MNIST-MIX: A Multi-language Handwritten Digit Recognition Dataset

Weiwei Jiang
DOI: https://doi.org/10.1088/2633-1357/abad0e
2020-04-08
Abstract:In this letter, we contribute a multi-language handwritten digit recognition dataset named MNIST-MIX, which is the largest dataset of the same type in terms of both languages and data samples. With the same data format with MNIST, MNIST-MIX can be seamlessly applied in existing studies for handwritten digit recognition. By introducing digits from 10 different languages, MNIST-MIX becomes a more challenging dataset and its imbalanced classification requires a better design of models. We also present the results of applying a LeNet model which is pre-trained on MNIST as the baseline.

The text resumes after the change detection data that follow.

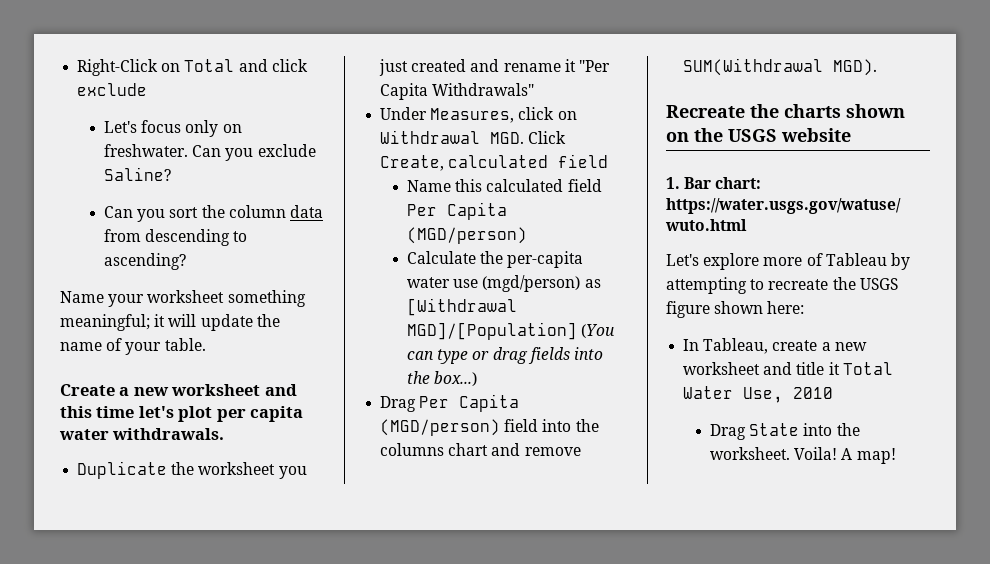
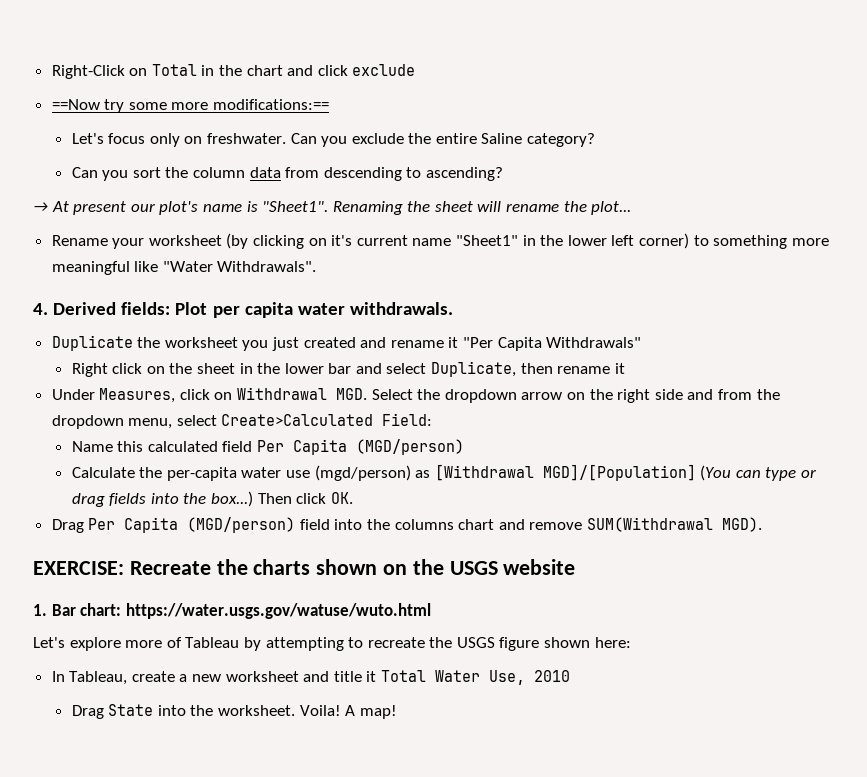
(235, 65) none -> [201,65,283,76] in the chart
(148, 89) none -> [51,99,330,113] // ==Now try some more modifications:==
[104,167,172,181] Saline? -> [408,133,596,147] the entire Saline category?
[60,290,306,307] [60,314,280,331] [60,338,206,355] [60,384,297,396] [60,406,213,422] Name your worksheet something meaningful; it will update the name of your table. // Create a new worksheet and this time let's plot -> [33,201,632,215] [51,233,829,249] [51,261,317,275] [33,302,208,315] → At present our plot's name is "Sheet1". Renaming the sheet will rename the plot... // Rename your worksheet (by clicking on it's current name "Sheet1" in the lower left corner) to something more meaningful like "Water Withdrawals". // 4. Derived fields: Plot
(535, 89) none -> [71,361,625,377] // Right click on the sheet in the lower bar and select Duplicate, then rename it
[528,131,567,144] [380,154,609,171] Click Create, calculated field -> [371,389,780,403] [51,413,433,429] Select the dropdown arrow on the right side and from the dropdown menu, select Create>Calculated Field:
(478, 378) none -> [257,492,353,504] Then click OK.
(878, 67) none -> [33,561,124,575] EXERCISE:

Computer Vision and Pattern Recognition,Machine Learning
What problem does this paper attempt to address?
The problem that this paper attempts to solve is that the existing handwritten digit recognition datasets (such as MNIST) are too simple for modern deep - learning models and cannot fully evaluate the performance of these models. To meet this challenge, the author proposes a multilingual handwritten digit recognition dataset named MNIST - MIX. This dataset not only contains handwritten digits in multiple languages, but also has the largest number of samples among similar datasets, aiming to provide a more challenging benchmark environment to promote the development of handwritten digit recognition technology. Specifically, MNIST - MIX combines handwritten digit images in 10 languages (Arabic, Bengali, Devanagari, English, Persian, Kannada, Swedish, Telugu, Tibetan and Urdu) from 13 different datasets. In this way, MNIST - MIX not only increases the diversity and complexity of the dataset, but also introduces an imbalanced classification problem, that is, the number of samples in different languages varies greatly, which requires the design of more complex models to handle this imbalance. In addition, the author also provides a pre - trained LeNet model as a baseline model. This model is trained on the original MNIST dataset and tested on MNIST - MIX to show the challenges of this new dataset. The experimental results show that although the LeNet model achieves an accuracy of 90.22% on MNIST - MIX, its balanced accuracy is only 66.61%, indicating that there is still much room for improvement in the performance of the model when dealing with highly imbalanced datasets.